## start Passage

The time-travel storage scheme is similar to the append-only approach except that the older versions are stored in a separate table. The DBMS maintains a master version of each tuple in the main table and multiple versions of the same tuple in a separate time-travel table. In some DBMSs, like SQL Server, the master version is the current version of the tuple. Other systems, like SAP HANA, store the oldest version of a tuple as the master version to provide snapshot isolation. This incurs additional maintenance costs during garbage collection because the DBMS copies the data from the time-travel table back to the main table when it prunes the current master version. The evaluations implement the first approach.

In the delta storage scheme, the DBMS maintains the master versions of tuples in the main table and a sequence of delta versions in a separate delta storage. This storage is referred to as the rollback segment in MySQL and Oracle, and is also used in HyPer. Most existing DBMSs store the current version of a tuple in the main table. To update an existing tuple, the DBMS acquires a continuous space from the delta storage for creating a new delta version. This delta version contains the original values of modified attributes rather than the entire tuple. The DBMS then directly performs in-place update to the master version in the main table.

## end Passage

To-do list:
[a] Name every database system that the passage on version storage schemes mentions by name.
[b] Render this sentence from the passage on version storage schemes in German: "This delta version contains the original values of modified attributes rather than the entire tuple."
[c] Resume the passage on version storage schemes after its final sentence.
The data that come next play no part in this work.

## start Stored data

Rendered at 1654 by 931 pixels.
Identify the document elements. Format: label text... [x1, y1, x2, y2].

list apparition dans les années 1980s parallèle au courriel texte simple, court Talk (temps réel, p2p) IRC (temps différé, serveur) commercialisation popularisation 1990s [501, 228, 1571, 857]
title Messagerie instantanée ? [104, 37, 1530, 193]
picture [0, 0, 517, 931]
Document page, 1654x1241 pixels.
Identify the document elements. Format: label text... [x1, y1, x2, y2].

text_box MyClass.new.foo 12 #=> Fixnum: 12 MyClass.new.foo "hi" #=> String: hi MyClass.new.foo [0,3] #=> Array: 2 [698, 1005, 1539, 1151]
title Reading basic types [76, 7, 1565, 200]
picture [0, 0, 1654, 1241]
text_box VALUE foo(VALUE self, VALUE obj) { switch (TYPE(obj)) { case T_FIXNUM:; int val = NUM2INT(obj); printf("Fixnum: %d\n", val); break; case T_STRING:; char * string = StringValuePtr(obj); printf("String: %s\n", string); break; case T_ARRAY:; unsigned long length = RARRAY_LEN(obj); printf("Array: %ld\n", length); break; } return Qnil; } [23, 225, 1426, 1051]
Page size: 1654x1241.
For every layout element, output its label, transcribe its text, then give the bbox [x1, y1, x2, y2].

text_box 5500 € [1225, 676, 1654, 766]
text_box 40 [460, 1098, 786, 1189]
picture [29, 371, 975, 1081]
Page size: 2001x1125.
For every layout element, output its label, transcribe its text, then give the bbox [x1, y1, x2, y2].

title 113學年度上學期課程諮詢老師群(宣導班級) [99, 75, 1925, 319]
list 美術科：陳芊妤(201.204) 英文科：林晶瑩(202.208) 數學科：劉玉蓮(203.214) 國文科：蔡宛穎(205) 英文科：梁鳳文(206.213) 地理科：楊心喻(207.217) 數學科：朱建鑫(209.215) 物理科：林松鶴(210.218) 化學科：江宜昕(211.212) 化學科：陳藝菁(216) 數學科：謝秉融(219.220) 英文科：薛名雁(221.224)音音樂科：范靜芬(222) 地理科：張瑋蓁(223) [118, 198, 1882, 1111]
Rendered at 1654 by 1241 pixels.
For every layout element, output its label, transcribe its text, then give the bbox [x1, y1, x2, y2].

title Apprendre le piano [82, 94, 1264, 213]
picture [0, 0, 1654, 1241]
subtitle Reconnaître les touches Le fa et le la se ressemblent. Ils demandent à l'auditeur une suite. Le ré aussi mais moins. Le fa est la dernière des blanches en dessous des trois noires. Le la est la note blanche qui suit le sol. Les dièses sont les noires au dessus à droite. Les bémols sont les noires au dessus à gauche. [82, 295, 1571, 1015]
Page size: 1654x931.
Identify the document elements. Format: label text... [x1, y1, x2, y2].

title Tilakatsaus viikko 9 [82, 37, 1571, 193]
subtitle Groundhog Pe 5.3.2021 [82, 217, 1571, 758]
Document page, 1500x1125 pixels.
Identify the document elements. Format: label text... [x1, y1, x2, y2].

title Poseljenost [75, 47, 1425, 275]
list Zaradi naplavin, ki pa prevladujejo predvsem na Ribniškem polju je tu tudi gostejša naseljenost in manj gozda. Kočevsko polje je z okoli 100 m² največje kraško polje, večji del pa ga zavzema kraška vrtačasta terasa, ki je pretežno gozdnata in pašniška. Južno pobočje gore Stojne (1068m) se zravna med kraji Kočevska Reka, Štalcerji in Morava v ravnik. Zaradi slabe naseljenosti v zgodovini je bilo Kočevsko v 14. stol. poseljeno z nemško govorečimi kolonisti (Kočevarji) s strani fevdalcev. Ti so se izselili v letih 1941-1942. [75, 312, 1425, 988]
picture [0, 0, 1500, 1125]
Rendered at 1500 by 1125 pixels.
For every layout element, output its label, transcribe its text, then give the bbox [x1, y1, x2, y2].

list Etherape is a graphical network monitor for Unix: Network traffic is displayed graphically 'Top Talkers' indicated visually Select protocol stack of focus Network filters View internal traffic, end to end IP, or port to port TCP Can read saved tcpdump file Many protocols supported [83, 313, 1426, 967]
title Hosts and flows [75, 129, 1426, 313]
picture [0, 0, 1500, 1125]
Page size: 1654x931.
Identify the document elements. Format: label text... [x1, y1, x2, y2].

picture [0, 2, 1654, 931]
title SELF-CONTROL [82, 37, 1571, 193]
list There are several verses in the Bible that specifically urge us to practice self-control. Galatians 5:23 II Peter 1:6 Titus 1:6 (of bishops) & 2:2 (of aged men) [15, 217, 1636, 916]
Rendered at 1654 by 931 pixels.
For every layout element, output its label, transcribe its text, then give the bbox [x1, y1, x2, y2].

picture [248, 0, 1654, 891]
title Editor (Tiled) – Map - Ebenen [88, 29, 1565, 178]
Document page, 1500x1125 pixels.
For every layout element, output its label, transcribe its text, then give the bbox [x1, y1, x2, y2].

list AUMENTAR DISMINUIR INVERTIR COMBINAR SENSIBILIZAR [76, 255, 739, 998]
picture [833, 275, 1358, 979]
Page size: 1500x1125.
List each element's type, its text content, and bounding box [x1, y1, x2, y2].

## end Stored data

Results of the tasks:
[a] SQL Server, SAP HANA, MySQL, Oracle, HyPer

[b] Diese Delta-Version enthält die ursprünglichen Werte der geänderten Attribute statt des gesamten Tupels.

[c]
Garbage Collection

Since MVCC creates new versions when transactions update tuples, the system will run out of space unless it reclaims the versions that are no longer needed. This also increases the execution time of queries because the DBMS spends more time traversing long version chains. Thus, the performance of a MVCC DBMS is highly dependent on the ability of its garbage collection (GC) component to reclaim memory in a transactionally safe manner.

In the tuple-level garbage collection approach, the DBMS checks the visibility of each individual tuple version in one of two ways: Background Vacuuming (VAC) or Cooperative Cleaning (COOP). In the transaction-level garbage collection approach, the DBMS reclaims storage space at transaction-level granularity. Tuple-level GC with background vacuuming is the most common implementation in MVCC DBMSs.

Index management

All MVCC DBMSs keep the database's versioning information separate from its indexes. That is, the existence of a key in an index means that some version exists with that key but the index entry does not contain information about which versions of the tuple match. The index entry is a key/value pair, where the key is a tuple's indexed attribute(s) and the value is a pointer to that tuple. The DBMS follows this pointer to a tuple's version chain and then scans the chain to locate the version that is visible for a transaction.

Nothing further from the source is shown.